Mathhab de Lina Khoury
L’obscurantisme des gouvernements et des sociétés
Elles sont deux femmes. Internées dans un hôpital psychiatrique. L’une est réellement atteinte de troubles psychologiques, croyant avoir un orchestre sous sa commande. L’autre est ce qu’on peut appeler une prisonnière politique, internée de force dans cet asile de fous. Pour avoir osé se soulever contre son gouvernement. Elles portent toutes les deux le même nom: cette découverte lancée au cours de la représentation passe comme inaperçue jusqu’au dénouement final, qui vous surprend d’un coup, vous scotche dans vos sièges, perplexes, pris au dépourvu. Il fallait s’y attendre. Il fallait l’anticiper. Mais la surprise est telle qu’elle renvoie, d’un coup, à l’obscurantisme lâche qui sévit dans nos pays arabes, sociétés et gouvernements confondus. Et c’est ce que dénonce Lina Khoury dans la tragicomédie Mathhab, présentée sur les planches du théâtre Gulbenkian, à la LAU, Lebanese American University.
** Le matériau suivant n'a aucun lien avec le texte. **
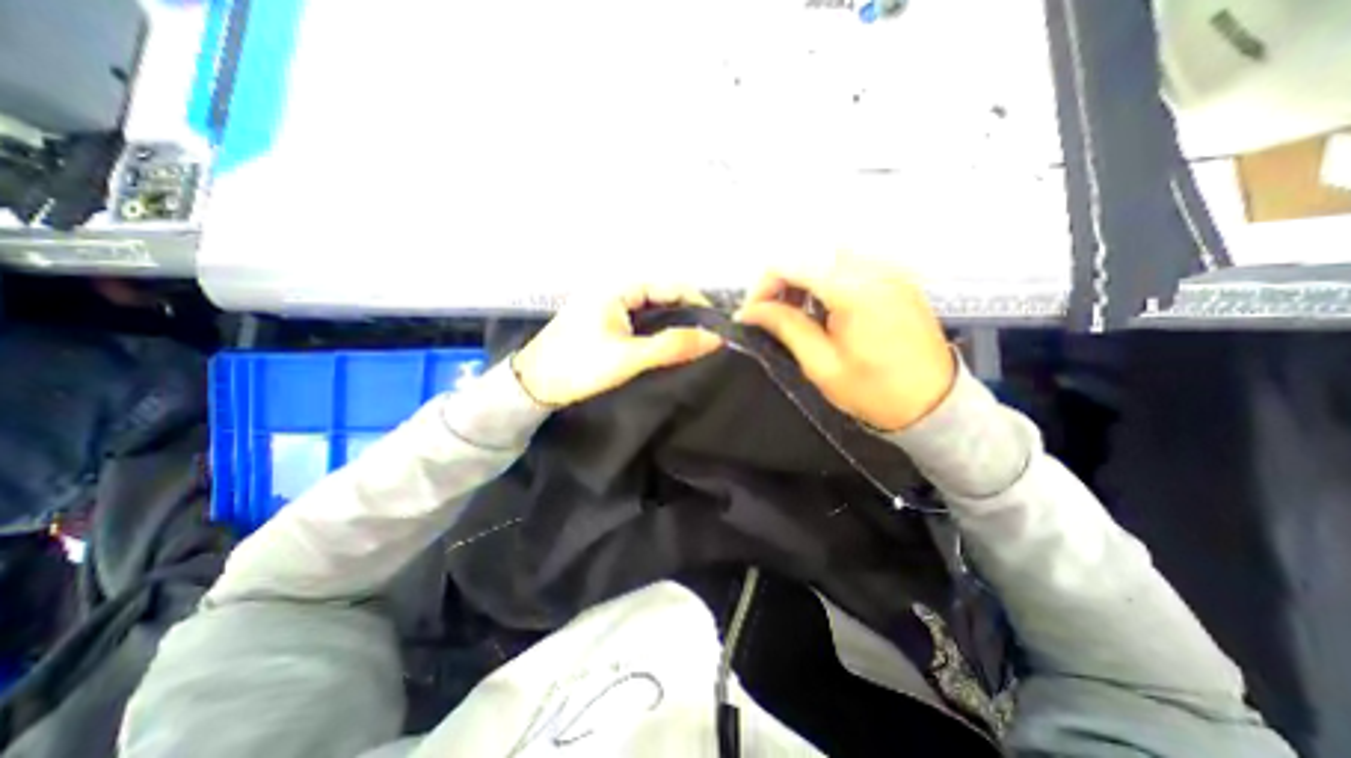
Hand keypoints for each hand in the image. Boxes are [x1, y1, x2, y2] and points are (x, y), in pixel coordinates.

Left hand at [511, 280, 722, 404]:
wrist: (532, 386)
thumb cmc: (578, 367)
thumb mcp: (628, 357)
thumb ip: (672, 346)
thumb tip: (715, 338)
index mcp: (617, 288)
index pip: (669, 286)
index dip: (696, 302)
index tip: (718, 325)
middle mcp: (614, 291)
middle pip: (662, 296)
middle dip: (687, 314)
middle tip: (709, 337)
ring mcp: (608, 307)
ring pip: (651, 310)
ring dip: (672, 324)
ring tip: (695, 343)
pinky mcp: (604, 323)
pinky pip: (640, 321)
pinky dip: (657, 331)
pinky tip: (668, 346)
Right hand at [737, 254, 948, 431]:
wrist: (935, 404)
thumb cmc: (874, 392)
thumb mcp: (821, 364)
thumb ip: (785, 327)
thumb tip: (749, 311)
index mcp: (854, 290)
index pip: (791, 264)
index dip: (762, 286)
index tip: (750, 314)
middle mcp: (874, 268)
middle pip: (808, 253)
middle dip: (781, 280)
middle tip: (770, 313)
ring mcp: (889, 270)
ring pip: (827, 256)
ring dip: (802, 278)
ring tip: (794, 311)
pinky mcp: (897, 278)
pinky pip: (849, 264)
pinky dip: (825, 279)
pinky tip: (822, 307)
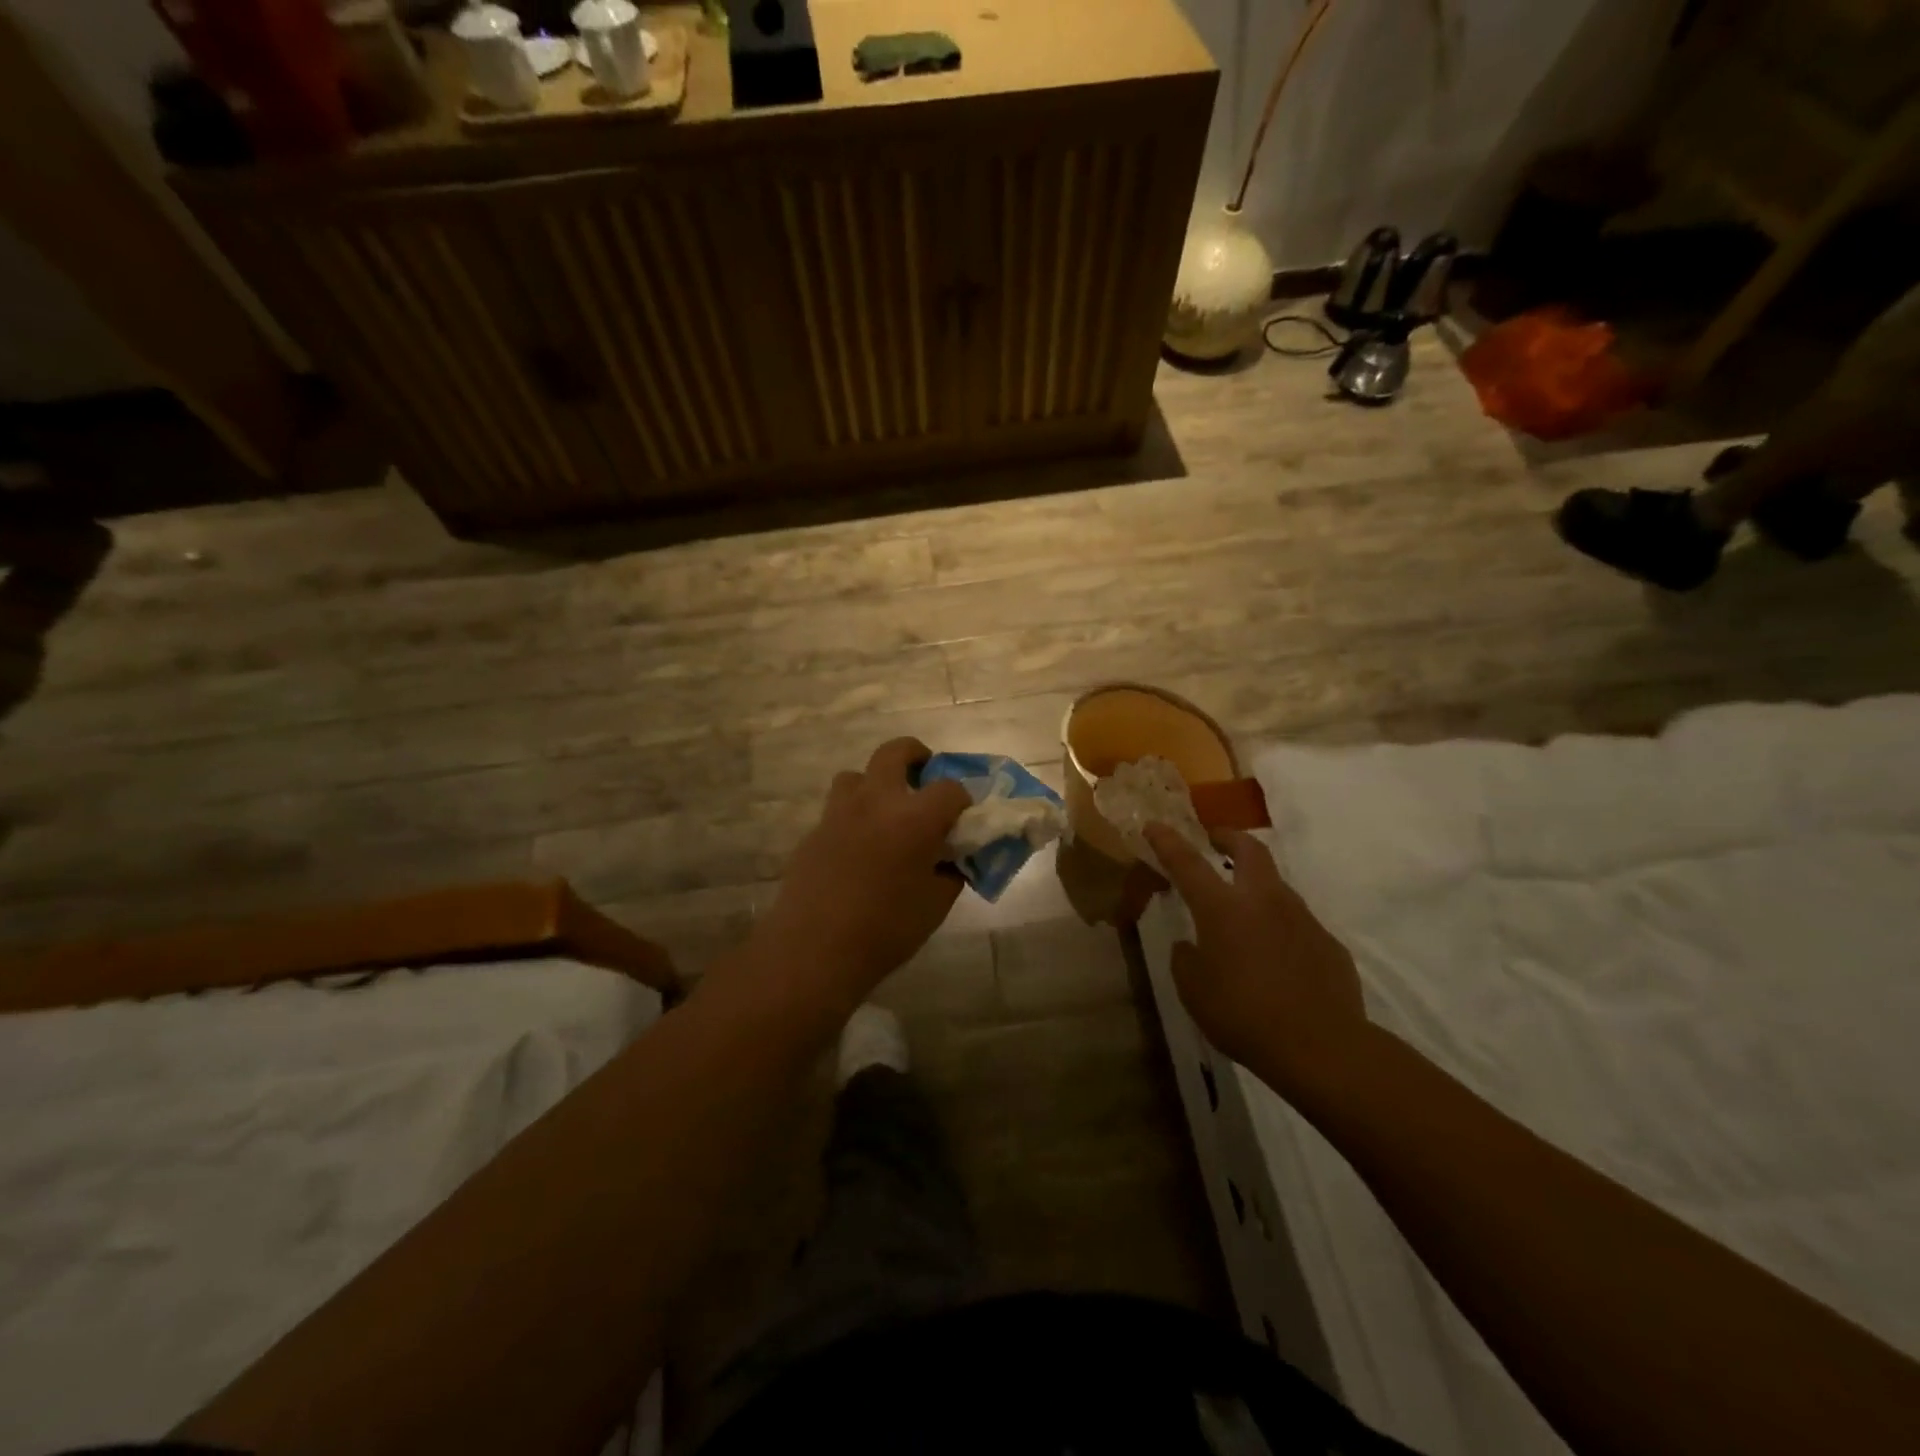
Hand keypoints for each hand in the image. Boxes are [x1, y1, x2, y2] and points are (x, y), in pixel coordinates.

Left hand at [758, 738, 971, 1006]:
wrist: (814, 950)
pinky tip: (858, 850)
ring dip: (875, 783)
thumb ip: (950, 873)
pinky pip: (837, 810)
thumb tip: (951, 860)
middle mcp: (876, 801)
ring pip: (857, 775)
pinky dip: (854, 817)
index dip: (961, 801)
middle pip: (895, 752)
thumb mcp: (935, 905)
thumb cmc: (885, 930)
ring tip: (885, 812)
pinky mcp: (814, 831)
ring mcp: (839, 813)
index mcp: (915, 818)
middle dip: (915, 755)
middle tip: (923, 775)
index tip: (962, 818)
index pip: (950, 788)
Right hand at [1144, 824, 1370, 1097]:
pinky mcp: (1328, 943)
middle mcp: (1263, 900)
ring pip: (1277, 887)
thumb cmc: (1242, 1014)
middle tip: (1215, 840)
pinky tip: (1277, 959)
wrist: (1321, 1047)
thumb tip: (1191, 946)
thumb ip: (1186, 959)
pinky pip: (1299, 926)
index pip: (1187, 862)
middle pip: (1249, 849)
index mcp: (1222, 908)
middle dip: (1229, 838)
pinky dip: (1282, 929)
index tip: (1154, 825)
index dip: (1167, 841)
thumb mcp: (1193, 991)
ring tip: (1244, 912)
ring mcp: (1302, 918)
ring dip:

Lina Khoury, instigatrice de la libre adaptation des Monologues du vagin d’Eve Ensler qui a donné la désormais célèbre pièce Haki neswén, présente là une adaptation de Every good boy deserves favour du dramaturge anglais Tom Stoppard, à qui on doit notamment les scénarios des films Brazil et Shakespeare in love. En 1974, le chef d’orchestre de la London Symphony Orchestra, André Previn, l’invite à écrire une pièce qui nécessiterait sur scène la présence d’un orchestre au complet. Ce n’est qu’en 1976 que le dramaturge trouve l’idée qui allait donner naissance à la pièce: la pression exercée par la Russie sur les dissidents, les intellectuels jugés comme déments, jetés en prison, en exil, en asile.
Et comme la tyrannie et l’oppression se trouvent dans les systèmes politiques de tous les pays et dans les règles qui régissent les sociétés, Lina Khoury adapte sa pièce dans le contexte arabe, où tout être qui ose se distinguer de la masse est puni. Sur la scène du théâtre Gulbenkian, dans un décor rappelant une prison avec des chaînes qui pendent, en présence d’un orchestre composé d’une quinzaine de musiciens, le spectateur est plongé en plein délire verbal, schizophrène, avant de céder la place à des propos engagés et dénonciateurs, tenus par des comédiens professionnels et des étudiants: Sirine Dardari, Mira Sidawi, Tarek Tamim, Aline Salloum, Hilda Aabla et Bassam Lahoud.
Nayla Rached
Mathhab se joue ce week-end encore, les 14, 15 et 16 décembre, à 20h30, au théâtre Gulbenkian, à la LAU.